Employing their sense of humor, The Neurons cranked up Dr. John with “Right Place, Wrong Time” from 1973. Oh, ha, ha, ha, hilarious, you neurons. Interspersed with all that were two quite bizarre dreams.

So here is the music. You be positive and test negative. Wear a mask and have a good one. Coffee? Now? Really? No, I think it’s too late. I might go for a piece of that triple chocolate cake in the kitchen, though. Anyone up for some cake?

Cheers

Tuesday’s Theme Music

Wonderful fall day here today. Harvest moon last night. Clear sky to view it. Enjoying it all.

The weather systems have delivered gusting winds, clear skies, and a sweet balminess to Tuesday’s air. Today is September 21, 2021. We have reached autumn. Survived the year, mostly thanks to many others. Service people, yes, but I also owe some thanks to politicians, newspaper writers, novelists, librarians, farmers, police officers, firefighters, doctors, nurses, teachers, family, friends, beer brewers, bakers, chefs, truck drivers, pilots, transportation specialists, television engineers, producers, and personalities. It’s a long list of those keeping us safe and fed, managing our water, delivering things, and distracting, entertaining, and educating.

Today’s sunrise was at 6:57 AM in the valley. Sunset will come at 7:10 PM. Air quality is a delightful 4. Our high temperature today will be in the mid to upper eighties. Think 87 F. Current temperature is 73.

After another bevy of bodacious dreams, I find a 1978 Al Stewart song called “Time Passages” populating the morning mental music stream. These lyrics (with accompanying instruments) were on loop:

I felt the beat of my mind go
Drifting into time passages
Years go falling in the fading light
Time passages
Buy me a ticket on the last train home tonight

h/t to Songfacts.com

Can you go home again? I’ve gone ‘home’ to why Mom and Dad each separately live with their new partners, so I’m thinking, no. Not physically. In many ways, going home is a brief spiritual journey of nostalgia about what was when. In that sense, yes, going home is often a mind trip away. Going home to either of those places — where Dad/Mom live — highlights the changes between now and back then. Mom and Dad left each other and then I left them and roamed the world. Didn’t see enough, to be sure, but I came to grasp that home is a state of mind.
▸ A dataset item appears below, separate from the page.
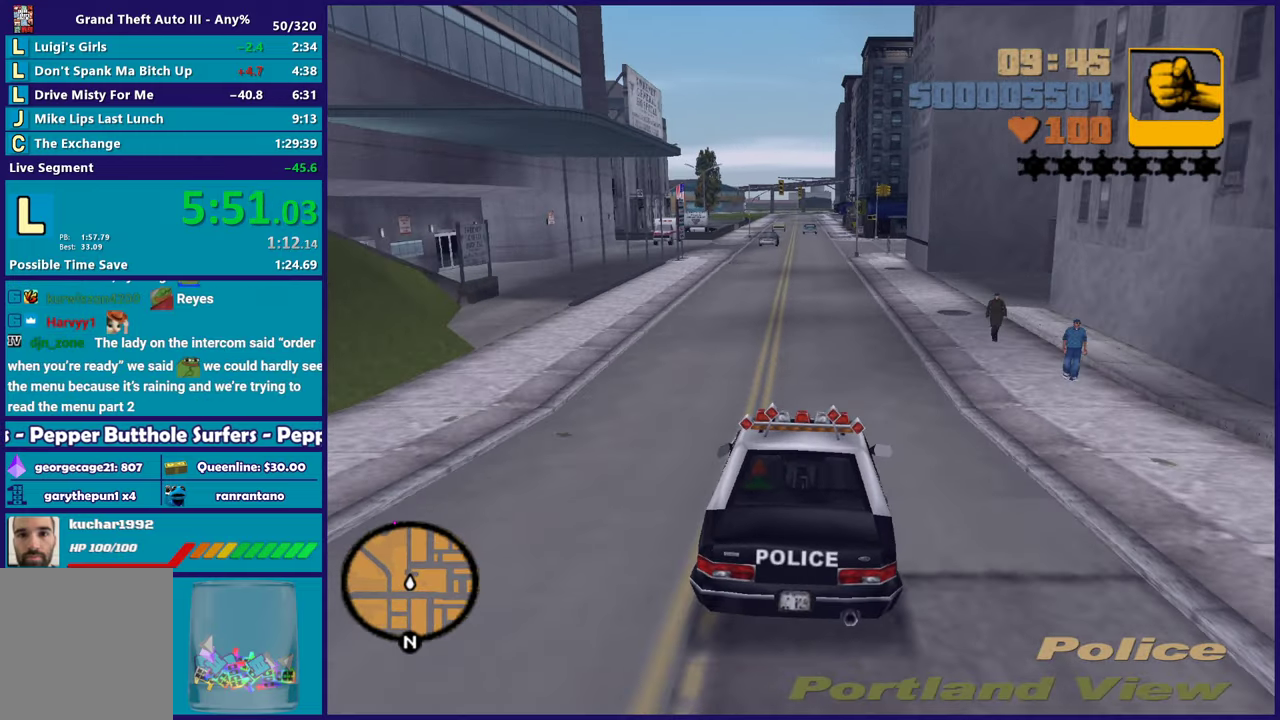
{"dt_ms": 500, "buttons": ["R2"], "left_stick": "center", "right_stick": "center", "button_events": []}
Stay positive, test negative, wear a mask as needed, and get the vax. Here’s the music, a mellow folk rock offering for a mellow day. Enjoy. Cheers

Monday’s Theme Music

The daily cycle has commenced again. The beat goes on. Monday, Monday. Sunrise, sunset. Here we go again.

Hello! Welcome to Monday, August 23, 2021. Sunrise in Florence, Oregon, was at 6:29 AM in a clear pale blue sky, a sunrise of hope and optimism. Sunset will come at 8:08 PM. It’s 52 in Florence now but it will be 72 later today. Should be beautiful. But we’ll be on the road. Heading home. Ashland. Current temp there is 58. High is forecast to be 85. Air quality has improved, but it’s poor — 69. Still, it’s home for all that it implies, with its failing and securities, comforts and frustrations. Home. Such a four-letter word.

Unimaginatively, many home songs scale my brain. Home, sweet home, I’m on my way. Just set me free. Home, sweet home. And road songs. On the road again. Just can’t wait to get on the road again. But I’m also thinking, ain’t that a shame? Ain’t that a shame that I must leave this lovely place and ain’t that a shame that more people can’t live better lives? That we can’t find and sustain a better balance between nature and humanity’s endeavors? So I’m playing “Ain’t That A Shame” by Cheap Trick in the morning mental stream. I know Fats Domino was first with it. Great version. But I’m rocking today.